Wu called this proposed increase unique in that unlike other provisions, which are generally expected to become effective on Jan. 1, this proposal would be effective retroactive to the date of the announcement (April 28, the date President Biden announced the American Families Plan).

“My guess is the 43.4% rate will not be effective as of April 2021 ... but might be higher than 20%,” said Robert Karon, Minneapolis-based managing director at CBIZ MHM.

Among the potential moves for clients is accelerating capital gain recognition on long-term assets to utilize the current tax rates, advisors said. “Those who don’t wish to sell appreciated assets may decide to make family gifts of such property this year to avoid the proposal requiring donors to recognize a capital gain at the time of transfer,” Edwards said.

“Consider Roth conversions for 2021, at some level,” Karon said. “You can lay off or reduce the taxable income with donations to a donor-advised fund and other charitable vehicles.”

For estate and gift taxes, big changes could include the estate exemption dropping to $3.5 million per person, from $11.7 million now, with rates of 45% to 65% on the excess, from 40% now. “Use up as much of your $11.7 million you still have left in 2021, as comfortable as you are with these gifts,” Karon said. Tactics could include gifts to generation-skipping trusts or spousal limited access trusts.
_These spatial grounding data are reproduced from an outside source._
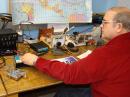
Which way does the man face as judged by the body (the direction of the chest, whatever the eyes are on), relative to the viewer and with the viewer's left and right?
facing away from the viewer and to the left of the viewer

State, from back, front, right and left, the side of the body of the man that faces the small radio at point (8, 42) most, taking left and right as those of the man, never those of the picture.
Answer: front

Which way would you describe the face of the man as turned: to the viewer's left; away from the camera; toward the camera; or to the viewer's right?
to the viewer's left
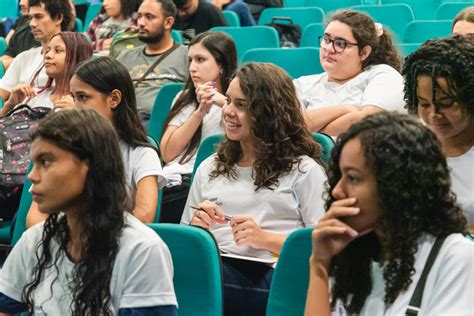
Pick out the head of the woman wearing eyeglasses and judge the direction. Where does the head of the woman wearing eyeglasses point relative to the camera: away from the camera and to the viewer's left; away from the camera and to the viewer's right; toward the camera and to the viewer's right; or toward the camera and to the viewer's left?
toward the camera and to the viewer's left

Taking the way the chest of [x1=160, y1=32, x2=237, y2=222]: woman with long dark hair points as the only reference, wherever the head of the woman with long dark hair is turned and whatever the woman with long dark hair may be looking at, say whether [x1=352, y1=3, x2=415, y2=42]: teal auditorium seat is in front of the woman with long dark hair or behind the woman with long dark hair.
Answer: behind

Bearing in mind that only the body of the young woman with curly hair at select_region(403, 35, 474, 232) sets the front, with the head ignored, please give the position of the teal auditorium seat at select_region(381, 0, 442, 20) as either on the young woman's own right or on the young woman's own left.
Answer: on the young woman's own right

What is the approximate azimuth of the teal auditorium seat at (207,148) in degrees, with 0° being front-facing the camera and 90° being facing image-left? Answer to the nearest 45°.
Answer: approximately 45°

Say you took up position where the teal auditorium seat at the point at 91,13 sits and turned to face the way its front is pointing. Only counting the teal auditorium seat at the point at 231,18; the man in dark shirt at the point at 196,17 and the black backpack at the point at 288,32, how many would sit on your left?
3

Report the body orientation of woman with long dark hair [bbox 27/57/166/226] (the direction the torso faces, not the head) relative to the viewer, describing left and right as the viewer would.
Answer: facing the viewer and to the left of the viewer

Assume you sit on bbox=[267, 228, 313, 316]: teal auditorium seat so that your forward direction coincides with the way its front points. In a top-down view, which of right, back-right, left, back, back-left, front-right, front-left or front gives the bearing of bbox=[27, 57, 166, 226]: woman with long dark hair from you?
right

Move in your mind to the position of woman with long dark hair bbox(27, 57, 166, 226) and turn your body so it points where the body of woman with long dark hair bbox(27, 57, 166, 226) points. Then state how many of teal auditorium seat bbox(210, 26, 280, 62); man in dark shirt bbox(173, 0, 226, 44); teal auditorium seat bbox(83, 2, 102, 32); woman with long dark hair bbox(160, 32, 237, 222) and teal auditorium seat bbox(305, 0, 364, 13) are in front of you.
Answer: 0

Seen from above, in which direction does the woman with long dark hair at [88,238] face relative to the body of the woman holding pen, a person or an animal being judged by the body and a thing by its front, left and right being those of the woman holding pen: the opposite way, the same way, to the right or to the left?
the same way

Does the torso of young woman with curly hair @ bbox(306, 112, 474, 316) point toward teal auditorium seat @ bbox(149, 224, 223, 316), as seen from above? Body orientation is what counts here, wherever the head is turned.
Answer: no

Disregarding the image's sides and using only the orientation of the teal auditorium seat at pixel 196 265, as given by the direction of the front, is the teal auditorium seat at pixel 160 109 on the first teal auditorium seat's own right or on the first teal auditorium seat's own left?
on the first teal auditorium seat's own right

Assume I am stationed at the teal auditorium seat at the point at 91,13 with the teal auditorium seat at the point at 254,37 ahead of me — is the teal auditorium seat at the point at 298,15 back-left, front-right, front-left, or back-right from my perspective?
front-left

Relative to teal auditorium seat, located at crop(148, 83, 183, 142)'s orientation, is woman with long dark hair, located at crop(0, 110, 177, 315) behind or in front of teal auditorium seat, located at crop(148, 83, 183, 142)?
in front

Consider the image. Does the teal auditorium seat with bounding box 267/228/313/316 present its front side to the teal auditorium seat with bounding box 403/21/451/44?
no

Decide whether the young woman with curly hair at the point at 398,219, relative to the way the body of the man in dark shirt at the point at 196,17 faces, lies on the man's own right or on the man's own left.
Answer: on the man's own left

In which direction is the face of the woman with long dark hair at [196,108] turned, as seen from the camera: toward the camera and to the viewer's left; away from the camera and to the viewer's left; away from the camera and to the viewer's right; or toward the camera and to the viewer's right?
toward the camera and to the viewer's left
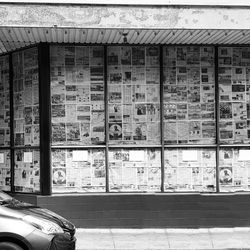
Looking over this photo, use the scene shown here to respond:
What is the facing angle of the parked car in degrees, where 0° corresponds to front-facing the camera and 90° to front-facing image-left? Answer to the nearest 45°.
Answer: approximately 315°

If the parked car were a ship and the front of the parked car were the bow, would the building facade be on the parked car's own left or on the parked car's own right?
on the parked car's own left

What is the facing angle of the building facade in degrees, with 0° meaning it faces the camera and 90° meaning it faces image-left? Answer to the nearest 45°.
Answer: approximately 0°
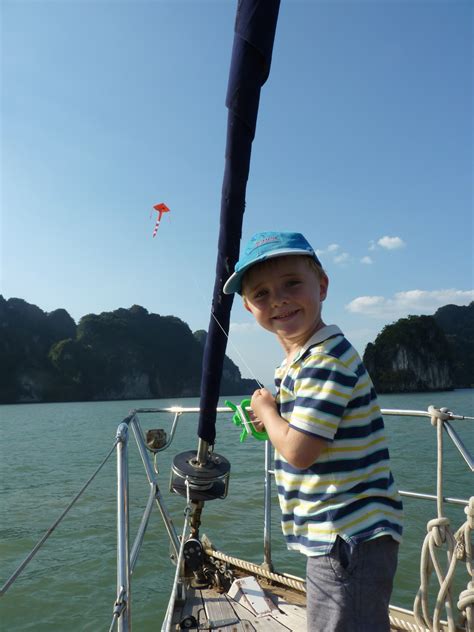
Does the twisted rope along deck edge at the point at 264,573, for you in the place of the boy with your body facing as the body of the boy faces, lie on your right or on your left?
on your right
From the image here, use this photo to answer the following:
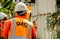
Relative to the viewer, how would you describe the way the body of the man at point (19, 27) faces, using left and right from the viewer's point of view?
facing away from the viewer
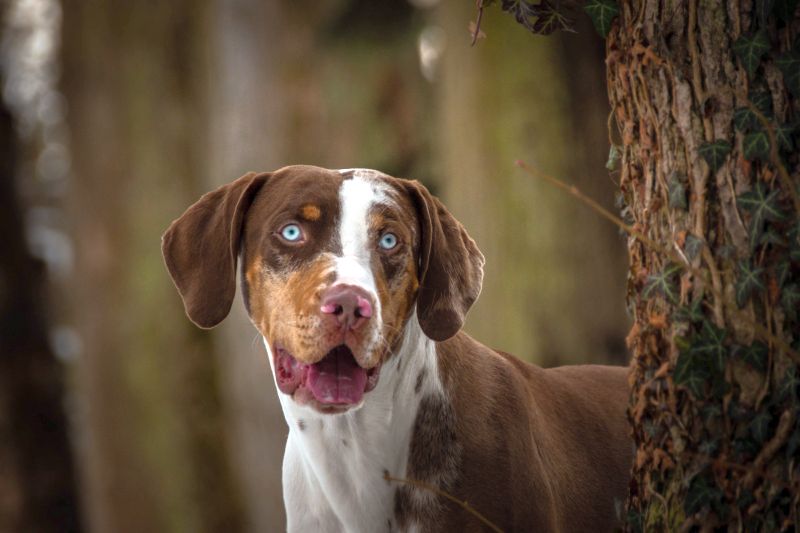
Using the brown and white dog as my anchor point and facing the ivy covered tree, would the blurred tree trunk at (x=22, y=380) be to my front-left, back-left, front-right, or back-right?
back-left

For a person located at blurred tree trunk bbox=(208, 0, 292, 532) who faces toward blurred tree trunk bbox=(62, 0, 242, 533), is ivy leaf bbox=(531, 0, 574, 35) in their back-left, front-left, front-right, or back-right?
back-left

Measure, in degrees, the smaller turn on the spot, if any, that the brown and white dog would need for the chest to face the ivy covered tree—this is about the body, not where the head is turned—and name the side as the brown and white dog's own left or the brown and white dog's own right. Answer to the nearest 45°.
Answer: approximately 135° to the brown and white dog's own left

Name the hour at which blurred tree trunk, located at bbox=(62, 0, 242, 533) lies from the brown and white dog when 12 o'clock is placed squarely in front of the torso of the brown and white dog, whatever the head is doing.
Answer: The blurred tree trunk is roughly at 4 o'clock from the brown and white dog.

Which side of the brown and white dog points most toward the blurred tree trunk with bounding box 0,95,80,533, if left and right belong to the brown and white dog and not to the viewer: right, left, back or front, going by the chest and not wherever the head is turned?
right

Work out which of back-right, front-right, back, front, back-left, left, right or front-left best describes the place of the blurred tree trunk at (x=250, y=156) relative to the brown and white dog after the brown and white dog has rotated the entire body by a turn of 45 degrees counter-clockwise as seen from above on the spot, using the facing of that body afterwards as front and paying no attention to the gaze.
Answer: back

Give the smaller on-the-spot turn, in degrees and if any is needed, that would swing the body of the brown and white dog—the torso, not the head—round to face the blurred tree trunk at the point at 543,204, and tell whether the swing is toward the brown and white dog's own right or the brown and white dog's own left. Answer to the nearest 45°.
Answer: approximately 135° to the brown and white dog's own right

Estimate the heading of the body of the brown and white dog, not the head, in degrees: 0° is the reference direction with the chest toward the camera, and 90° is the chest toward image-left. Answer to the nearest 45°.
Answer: approximately 45°
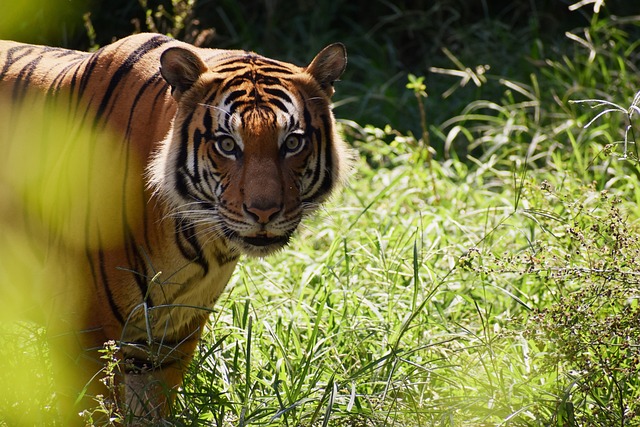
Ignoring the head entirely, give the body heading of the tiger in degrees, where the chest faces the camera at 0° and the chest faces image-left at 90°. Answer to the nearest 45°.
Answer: approximately 315°

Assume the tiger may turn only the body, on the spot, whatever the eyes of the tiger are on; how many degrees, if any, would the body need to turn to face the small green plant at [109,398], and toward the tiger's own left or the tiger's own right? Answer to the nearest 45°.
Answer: approximately 90° to the tiger's own right
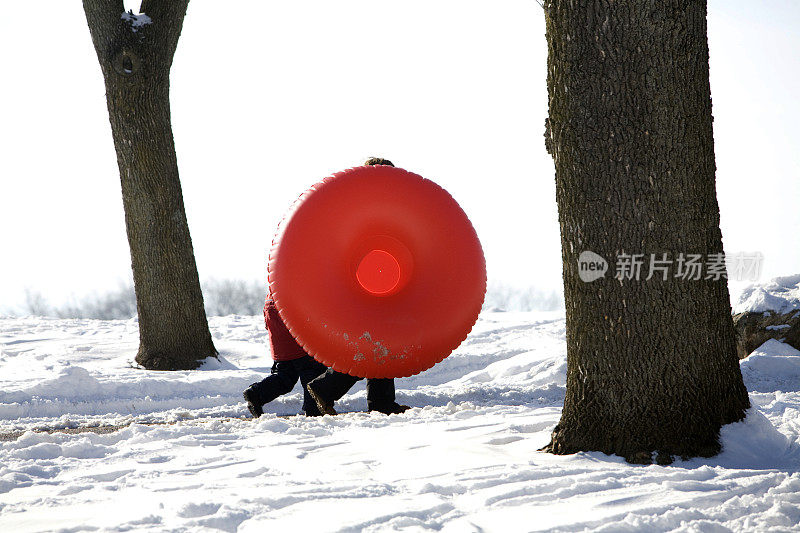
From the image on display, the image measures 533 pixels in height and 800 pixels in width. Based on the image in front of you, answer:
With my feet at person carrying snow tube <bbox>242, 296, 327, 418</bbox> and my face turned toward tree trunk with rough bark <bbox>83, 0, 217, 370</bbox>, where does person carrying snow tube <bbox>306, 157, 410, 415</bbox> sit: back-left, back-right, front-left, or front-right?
back-right

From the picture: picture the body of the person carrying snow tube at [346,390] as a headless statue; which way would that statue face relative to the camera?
to the viewer's right

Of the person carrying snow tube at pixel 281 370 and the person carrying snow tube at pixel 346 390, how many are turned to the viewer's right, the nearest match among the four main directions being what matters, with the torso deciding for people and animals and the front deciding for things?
2

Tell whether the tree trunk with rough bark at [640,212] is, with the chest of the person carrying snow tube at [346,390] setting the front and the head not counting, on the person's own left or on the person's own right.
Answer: on the person's own right

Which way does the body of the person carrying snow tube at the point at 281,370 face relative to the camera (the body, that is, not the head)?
to the viewer's right

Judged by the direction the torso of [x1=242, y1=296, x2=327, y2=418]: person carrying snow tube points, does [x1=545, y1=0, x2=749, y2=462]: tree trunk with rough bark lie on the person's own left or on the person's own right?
on the person's own right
Also make any wanted changes in irrevocable trusts this year.

Along with estate planning changes, “another consideration is your choice of entity,” Taibi said. “We need to see what happens to the C corporation rates. There’s also a proposal to treat S corp income as all subject to self-employment tax, eliminating one of the real benefits to being an S corp.”

“It is difficult to give real advice when you don’t know what the rules are,” Terry said. “The past few years have really cemented that fact that from an estate or income tax planning perspective the only thing that is permanent is change.”

“Tax legislation won’t likely pass until the later part of the year [when] there will be little time left to act on it,” Karon said. “Start preparing today.”